[TASK INPUT]
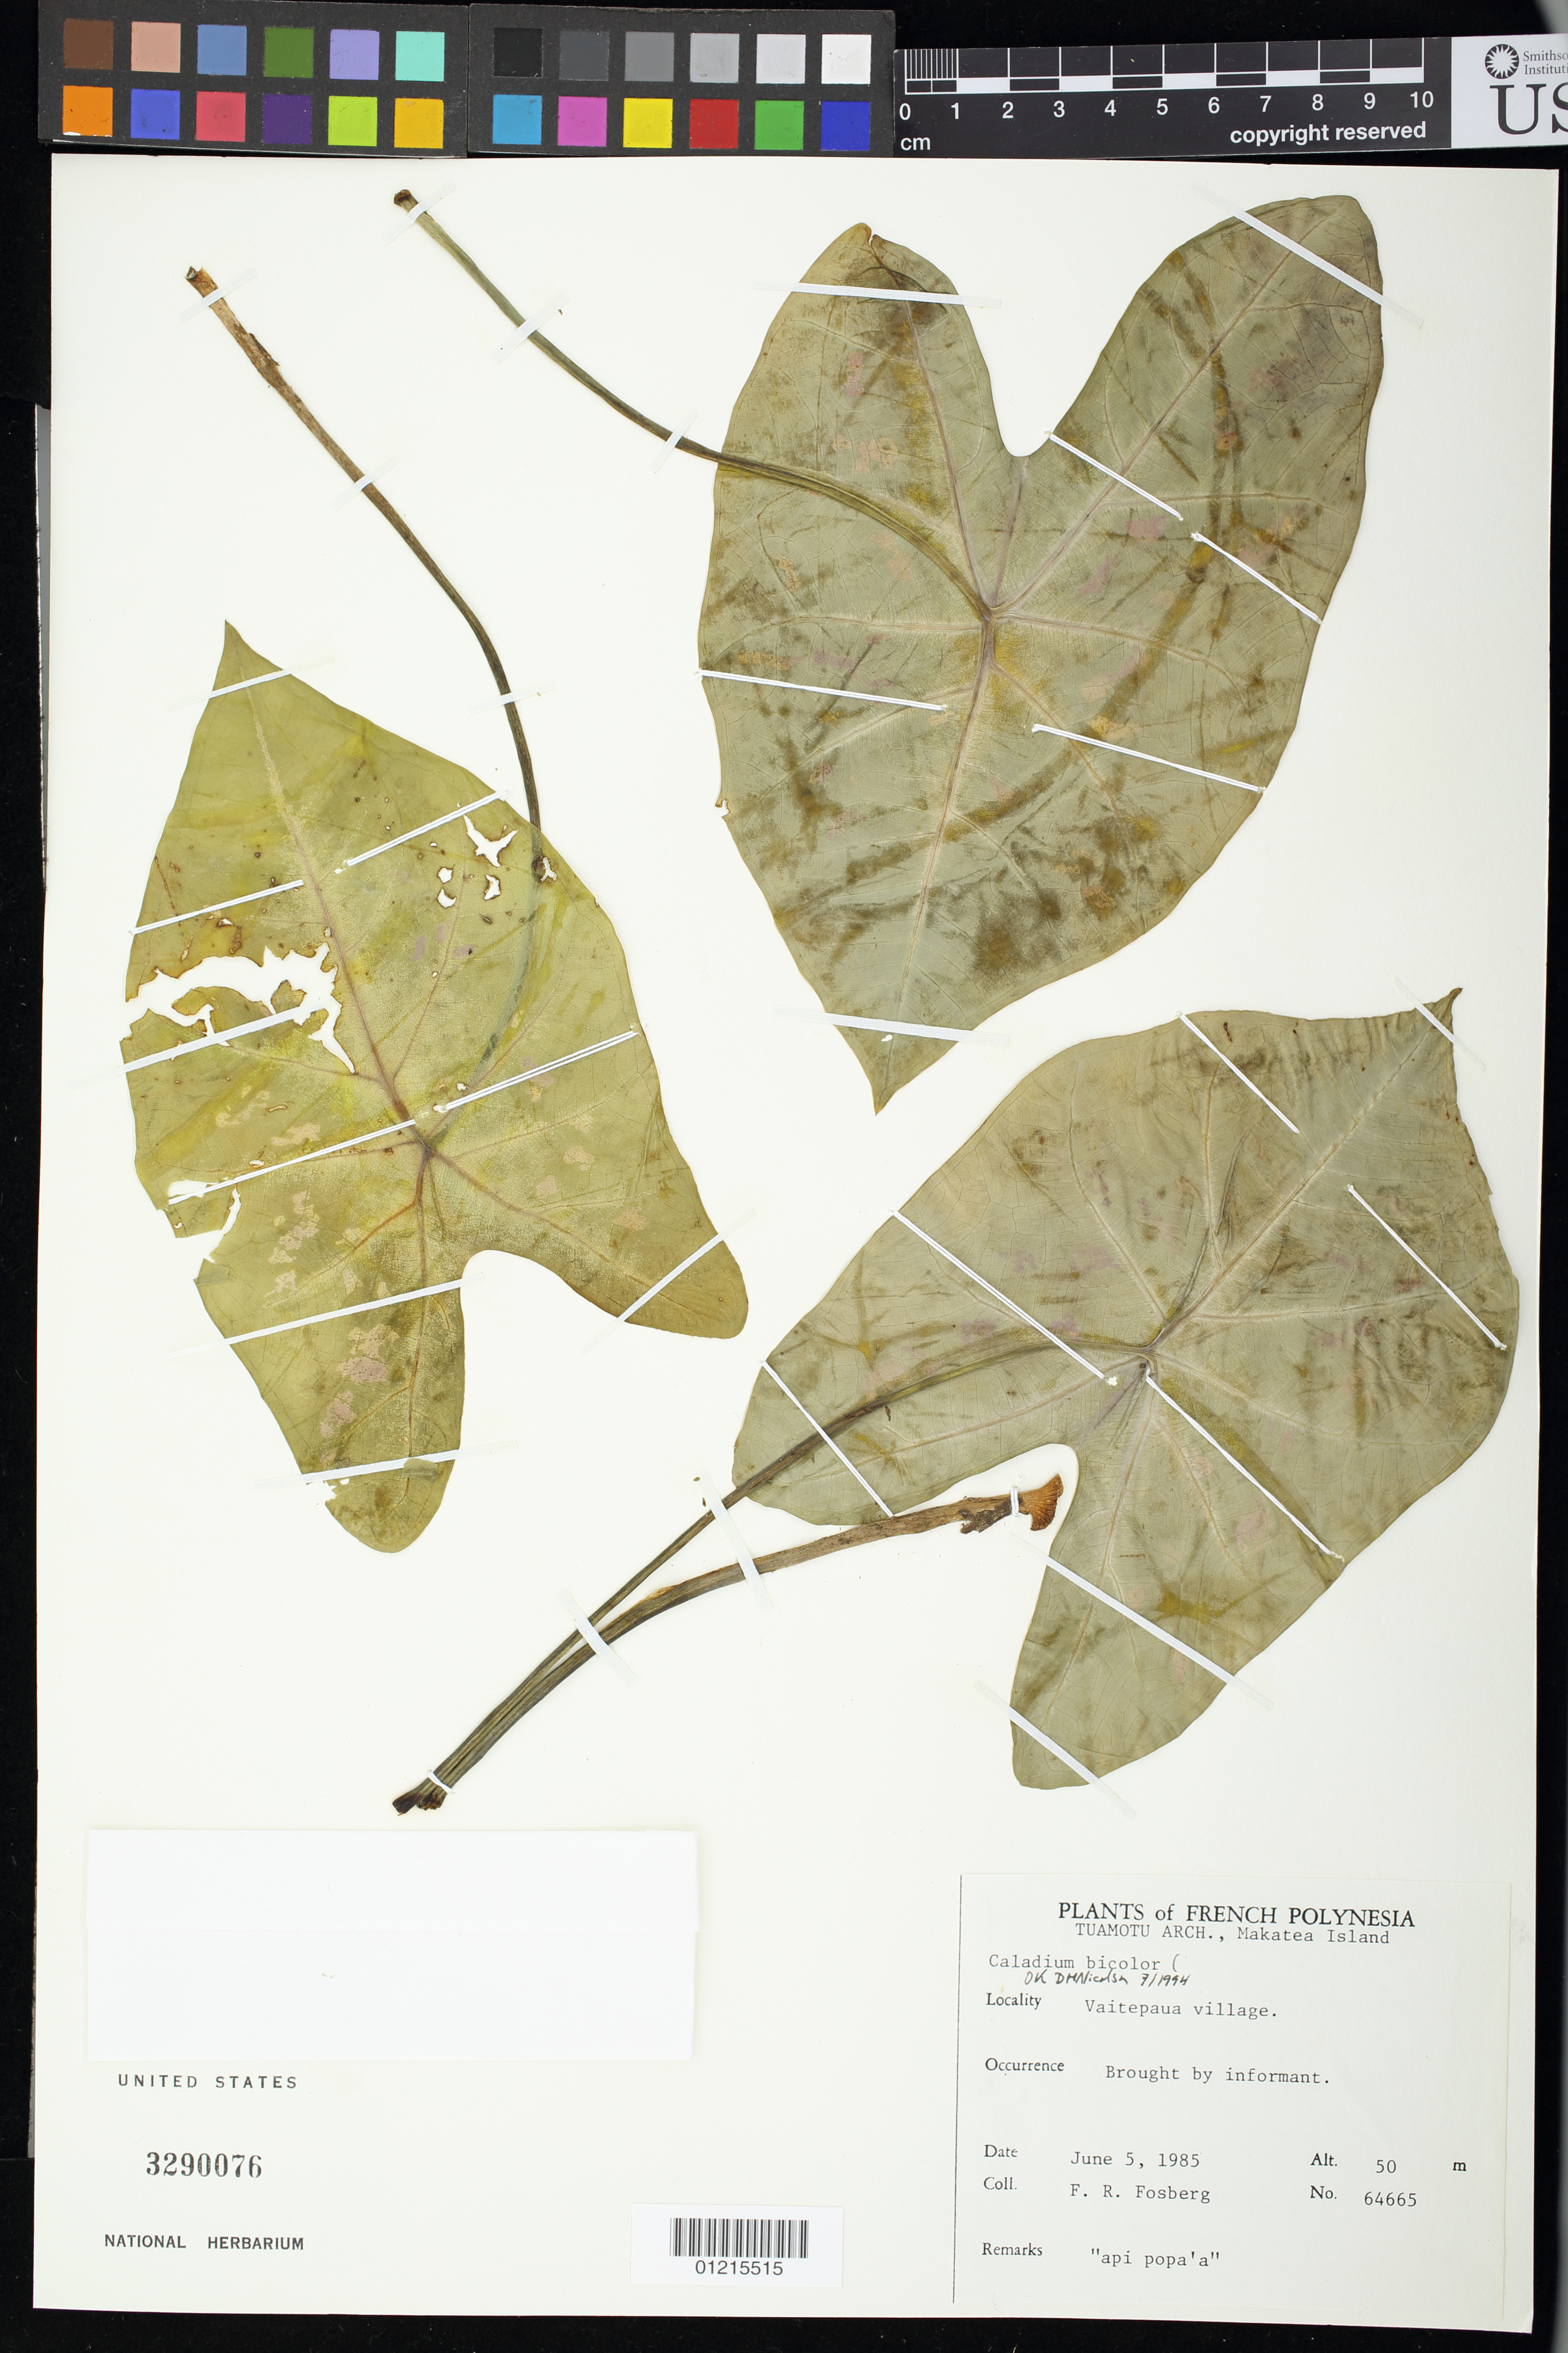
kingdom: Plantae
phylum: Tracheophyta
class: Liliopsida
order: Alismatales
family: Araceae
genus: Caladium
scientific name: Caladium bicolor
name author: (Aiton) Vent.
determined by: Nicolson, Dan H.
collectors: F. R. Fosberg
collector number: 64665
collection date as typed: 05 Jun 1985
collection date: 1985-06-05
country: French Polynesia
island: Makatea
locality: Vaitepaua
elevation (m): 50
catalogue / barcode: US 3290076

[STATED TASK] Express the records above as a two-column CSV with the headers field and value. Give one row per labeled line, put each entry in its own quoted field with any line breaks turned into spaces, and leave out the picture.

[RESPONSE TO THIS TASK]
field,value
"kingdom:","Plantae"
"phylum:","Tracheophyta"
"class:","Liliopsida"
"order:","Alismatales"
"family:","Araceae"
"genus:","Caladium"
"scientific name:","Caladium bicolor"
"name author:","(Aiton) Vent."
"determined by:","Nicolson, Dan H."
"collectors:","F. R. Fosberg"
"collector number:","64665"
"collection date as typed:","05 Jun 1985"
"collection date:","1985-06-05"
"country:","French Polynesia"
"island:","Makatea"
"locality:","Vaitepaua"
"elevation (m):","50"
"catalogue / barcode:","US 3290076"